I am thinking from your description that it's not a me-orange and probably is some other of your friends' orange? But you have it on hand and can guess better.

Reply

moiread August 9 2012, 14:33:58 UTC
Yeah, "sometimes humans are just a fucking mess" is pretty much a given, I feel.

I don't think it's a you-orange. I could be wrong, but I am uncertain enough that it doesn't seem worth it to go mailing it back and forth.

It might be a soirenoir orange. We'll find out at some point. But if absolutely nobody wants it as-is, I may try tossing it in a tub of burgundy dye to see what comes out, since I have another thing that wants to be dyed that colour.
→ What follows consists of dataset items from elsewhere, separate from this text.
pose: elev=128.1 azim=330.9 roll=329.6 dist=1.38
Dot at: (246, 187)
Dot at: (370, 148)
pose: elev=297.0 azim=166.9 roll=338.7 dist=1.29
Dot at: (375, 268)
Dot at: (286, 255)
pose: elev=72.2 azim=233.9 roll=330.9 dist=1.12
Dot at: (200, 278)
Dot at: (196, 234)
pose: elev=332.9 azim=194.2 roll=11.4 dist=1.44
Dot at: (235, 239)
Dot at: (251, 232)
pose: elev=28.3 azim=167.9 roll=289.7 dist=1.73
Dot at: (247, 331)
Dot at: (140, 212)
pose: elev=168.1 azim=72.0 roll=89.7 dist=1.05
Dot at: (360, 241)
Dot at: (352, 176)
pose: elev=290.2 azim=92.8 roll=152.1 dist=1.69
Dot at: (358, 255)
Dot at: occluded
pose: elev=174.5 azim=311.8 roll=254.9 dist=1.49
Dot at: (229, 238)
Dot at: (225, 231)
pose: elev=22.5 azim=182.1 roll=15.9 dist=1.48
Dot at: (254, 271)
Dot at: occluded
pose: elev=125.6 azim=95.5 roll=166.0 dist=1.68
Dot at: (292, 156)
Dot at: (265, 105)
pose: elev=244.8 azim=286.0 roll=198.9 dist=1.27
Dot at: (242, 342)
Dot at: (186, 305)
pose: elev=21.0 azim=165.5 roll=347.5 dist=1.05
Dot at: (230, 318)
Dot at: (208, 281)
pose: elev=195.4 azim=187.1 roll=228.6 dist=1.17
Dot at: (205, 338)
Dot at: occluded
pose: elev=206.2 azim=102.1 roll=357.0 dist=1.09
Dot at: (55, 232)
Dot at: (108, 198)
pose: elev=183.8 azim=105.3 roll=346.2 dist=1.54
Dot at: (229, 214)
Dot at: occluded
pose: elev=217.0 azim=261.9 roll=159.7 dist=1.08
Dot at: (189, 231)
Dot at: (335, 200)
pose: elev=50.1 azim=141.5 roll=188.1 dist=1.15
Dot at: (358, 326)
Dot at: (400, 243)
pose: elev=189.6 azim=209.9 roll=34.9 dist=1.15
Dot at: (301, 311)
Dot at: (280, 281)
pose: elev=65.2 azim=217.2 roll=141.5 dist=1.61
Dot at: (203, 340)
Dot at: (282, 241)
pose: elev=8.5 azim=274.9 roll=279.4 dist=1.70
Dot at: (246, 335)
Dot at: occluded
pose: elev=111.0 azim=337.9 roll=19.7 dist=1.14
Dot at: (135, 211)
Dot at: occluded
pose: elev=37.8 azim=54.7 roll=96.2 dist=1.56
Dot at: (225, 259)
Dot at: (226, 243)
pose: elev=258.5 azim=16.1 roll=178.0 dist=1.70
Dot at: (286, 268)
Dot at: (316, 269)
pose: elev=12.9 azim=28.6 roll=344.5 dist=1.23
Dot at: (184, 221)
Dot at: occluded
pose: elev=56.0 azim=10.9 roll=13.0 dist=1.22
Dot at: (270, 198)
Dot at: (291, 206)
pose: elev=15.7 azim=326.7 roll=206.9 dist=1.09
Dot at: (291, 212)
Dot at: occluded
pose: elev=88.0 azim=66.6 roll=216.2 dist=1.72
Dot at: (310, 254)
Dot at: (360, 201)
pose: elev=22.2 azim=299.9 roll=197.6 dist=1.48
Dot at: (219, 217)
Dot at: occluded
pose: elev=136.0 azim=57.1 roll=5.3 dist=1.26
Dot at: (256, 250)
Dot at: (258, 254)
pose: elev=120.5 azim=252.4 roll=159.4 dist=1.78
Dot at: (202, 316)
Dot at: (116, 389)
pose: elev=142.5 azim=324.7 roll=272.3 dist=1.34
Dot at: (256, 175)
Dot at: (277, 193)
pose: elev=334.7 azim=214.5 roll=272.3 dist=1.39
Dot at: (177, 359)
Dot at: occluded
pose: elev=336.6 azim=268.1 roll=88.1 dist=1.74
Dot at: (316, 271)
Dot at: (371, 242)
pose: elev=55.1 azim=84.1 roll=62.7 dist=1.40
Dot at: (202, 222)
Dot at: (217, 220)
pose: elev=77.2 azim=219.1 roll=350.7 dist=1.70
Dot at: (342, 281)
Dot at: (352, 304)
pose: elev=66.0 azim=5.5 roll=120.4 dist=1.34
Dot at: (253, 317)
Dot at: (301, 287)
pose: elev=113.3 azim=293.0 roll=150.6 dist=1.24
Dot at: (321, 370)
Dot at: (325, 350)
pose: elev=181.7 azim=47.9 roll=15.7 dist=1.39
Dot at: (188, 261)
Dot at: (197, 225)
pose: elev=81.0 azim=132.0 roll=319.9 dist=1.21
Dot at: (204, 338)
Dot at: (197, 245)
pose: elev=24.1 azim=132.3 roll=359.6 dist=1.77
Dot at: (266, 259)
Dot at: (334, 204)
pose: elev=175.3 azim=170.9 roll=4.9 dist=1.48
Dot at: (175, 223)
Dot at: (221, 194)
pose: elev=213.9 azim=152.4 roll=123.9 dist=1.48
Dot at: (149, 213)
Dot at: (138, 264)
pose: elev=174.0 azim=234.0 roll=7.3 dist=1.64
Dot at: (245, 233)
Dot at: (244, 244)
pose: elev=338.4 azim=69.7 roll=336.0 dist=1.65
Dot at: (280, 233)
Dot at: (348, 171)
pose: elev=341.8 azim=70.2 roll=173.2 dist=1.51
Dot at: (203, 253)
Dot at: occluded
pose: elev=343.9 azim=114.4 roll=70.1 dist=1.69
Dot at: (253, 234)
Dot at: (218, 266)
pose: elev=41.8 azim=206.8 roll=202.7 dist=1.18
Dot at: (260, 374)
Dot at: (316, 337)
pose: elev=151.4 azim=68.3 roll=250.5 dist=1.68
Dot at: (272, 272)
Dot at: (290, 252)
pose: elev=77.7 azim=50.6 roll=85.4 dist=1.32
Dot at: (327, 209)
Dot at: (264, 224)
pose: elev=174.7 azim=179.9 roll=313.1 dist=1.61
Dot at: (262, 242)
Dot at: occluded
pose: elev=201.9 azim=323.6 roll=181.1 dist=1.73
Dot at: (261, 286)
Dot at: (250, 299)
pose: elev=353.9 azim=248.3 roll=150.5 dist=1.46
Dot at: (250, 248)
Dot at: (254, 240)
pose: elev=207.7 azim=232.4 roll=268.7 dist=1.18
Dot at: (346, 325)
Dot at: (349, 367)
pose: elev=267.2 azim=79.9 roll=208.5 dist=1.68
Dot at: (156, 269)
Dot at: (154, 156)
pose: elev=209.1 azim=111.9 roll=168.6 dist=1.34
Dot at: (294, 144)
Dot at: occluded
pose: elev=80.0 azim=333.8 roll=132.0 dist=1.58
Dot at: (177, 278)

At the very least, dye experiments are fun for their own sake, you know? I don't mind using it for play. And if it turns out well, I will ask around again, because burgundy is an easier colour for many people than orange.

Probably I am too committed to recycling clothing, but je ne regrette rien!

Reply

mrissa August 9 2012, 14:41:40 UTC
I don't think you're too committed to recycling clothing, but I agree that waiting for the right person is a better idea than shipping internationally for the maybe-but-probably-not person.

As long as your dye experiments don't end up dyeing my grandfather's underpants pink....

Reply

moiread August 9 2012, 15:04:20 UTC
My brother dyed all his underwear pink once! He bought these new red gym towels, you see. To his credit, though, he didn't do it twice.

(I have so many stories that start with "This one time, my brother..." that it's a wonder he hasn't started throwing things at my head whenever I start talking, just on principle.)

I also accidentally dyed myself pink once, from head to toe. Now that was special.

Reply

mrissa August 9 2012, 15:06:12 UTC
Ours was in Sweden, and my mom had thought that she'd washed her newly dyed raspberry-colored shorts often enough, and she hadn't.

My father was a good sport about it, but my grandfather, while not yelling or anything like that, just kept getting this look on his face.

Pink skivvies, you see, do not befit the dignity of a United States Marine. Even if yelling about it also does not.

Reply

theweaselking August 9 2012, 16:11:58 UTC
The first time Frances dyed her hair, there was some spillage and dripping, combined with a mistaken belief that it would just wash off the ceramics so it was okay to leave it until the dying was done to clean up.

Our bathtub looked like the My Little Pony Slaughterhouse Playset for *months*.